Ce diagnostic doit permettre :
- de définir les types de déchets produits et les quantifier,
- de proposer des techniques de valorisation,
- de déterminer pour chaque catégorie de déchet, la filière de traitement et d’élimination adaptée,
- d’évaluer les coûts correspondants.

Les bâtiments concernés sont ceux :
- ayant une surface de plancher supérieure à 1000m²
- ayant hébergé une ou plusieurs substances dangereuses

Ce diagnostic doit être réalisé préalablement au dépôt de la demande de permis de démolir ou à défaut à la passation des marchés de démolition et transmis à l’entreprise appelée à concevoir ou réaliser les travaux de démolition.

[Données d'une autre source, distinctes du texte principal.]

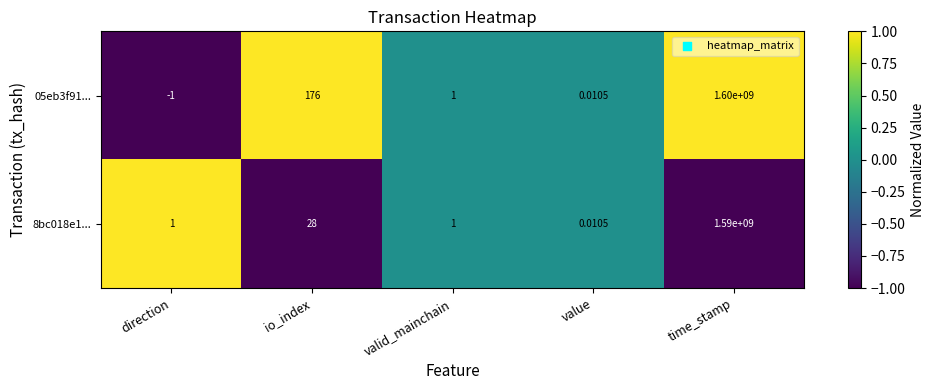

At which category is the sum across all series the highest?

time_stamp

A l’issue de la démolition le maître d’ouvrage est dans l’obligation de procéder à un récolement. Le récolement est la comparaison entre les résultats du diagnostic réalisé avant la démolition et les quantités et destinations réelles des déchets fournies après démolition par l’entreprise.

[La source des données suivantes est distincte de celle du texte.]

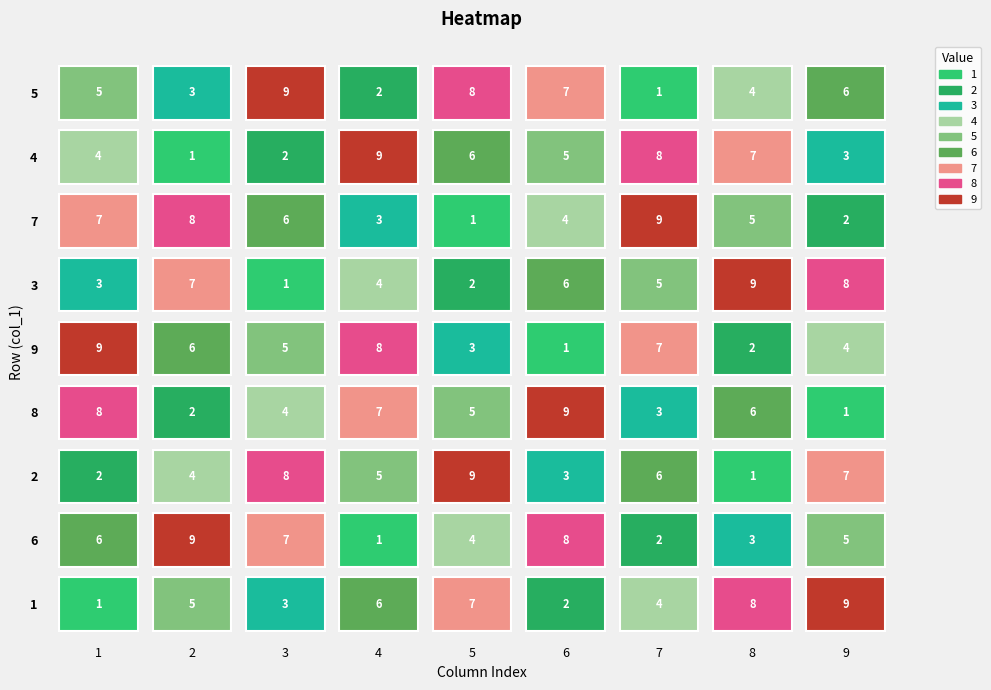

The value of 8 at 1 is 1. True or false?

False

► Quelles sont les sanctions ?
Des sanctions pénales, aggravées depuis l'entrée en vigueur du nouveau Code pénal, sont prévues si l'on ne respecte pas les règles de valorisation des déchets (exemples : enfouissements sauvages, brûlage sur chantier, ...), de transport, etc. Ces sanctions peuvent aller jusqu'à deux ans de prison et 76.000 € d'amende. Des sanctions civiles peuvent également être prononcées (dommages-intérêts, injonctions de faire).

► Comment évaluer les coûts d'élimination des déchets de chantier ?
Selon la nature des lots, l'élimination des déchets est évaluée entre 1 et 8 % du montant des lots.

Les coûts relatifs aux déchets que l'entrepreneur doit intégrer dans son prix dépendent :
- de la main d'œuvre nécessaire pour effectuer le tri ou le démontage préalable à l'élimination des déchets,
- des installations spécifiques de chantier (aire de stockage, bennes, etc.),
- de l'effet d'échelle lié directement à la quantité de déchets à éliminer,
- du transport des déchets, en fonction de l'éloignement du chantier des installations d'élimination,
- du montant de l'élimination des déchets (mise en centre de stockage en fonction de la catégorie de déchets, en centre de tri et de regroupement, en centre de traitement, en unité de recyclage, en unité d'incinération).

Si les déchets sont mélangés, le prix pratiqué est celui du déchet le plus cher. Ce qui signifie qu'un tri minimal, même s'il n'est pas obligatoire, est économiquement intéressant.

La brochure « Mieux gérer les déchets de chantier : les réponses aux questions que vous vous posez » disponible sur le site www.dechets-chantier.ffbatiment.fr donne des ratios de production sur les chantiers, ainsi qu’une estimation des coûts par destination, hors transport et location de bennes.

► Comment répercuter ces coûts dans les marchés ?
Etant donné l'importance des coûts d’élimination des déchets de chantier, il est primordial que ces coûts puissent être répercutés dans les marchés. Plusieurs éléments favorisent aujourd'hui cette intégration.

Généralement, le coût du traitement des déchets est réputé rémunéré dans le prix du marché, qu'il soit privé ou public. Mais pour être payé de cette prestation, l'entrepreneur doit la chiffrer dès l'établissement du devis, en individualisant les différents postes. Lorsque plusieurs corps d'état interviennent sur un même chantier, le coût de l'organisation commune pour la gestion et l'élimination des déchets ne doit pas, si possible, être intégré dans le compte prorata. Le mode de répartition de celui-ci, fonction du montant du marché, ne reflète pas la part réelle de chaque entreprise dans la production des déchets. Cette répartition pourra donc être négociée entre les différentes entreprises concernées, sans intervention de la maîtrise d'ouvrage.

La recommandation T2-2000 (marchés publics) prévoit la mise en place d'un lot démolition, avec l'établissement d'un diagnostic ""déchets"" préalable et l'intégration du montant des coûts d'élimination dans chaque lot en évitant la création d'un lot ""déchets"".

La norme P03-001 (marchés privés) révisée en décembre 2000 prend en compte les coûts d'élimination dans chacun des lots, en sortant ces coûts du classique compte prorata.

Enfin, le code des marchés publics, même s'il n'instaure pas le mieux-disant environnemental, permet d'introduire des critères environnementaux à respecter dans les réponses aux appels d'offres.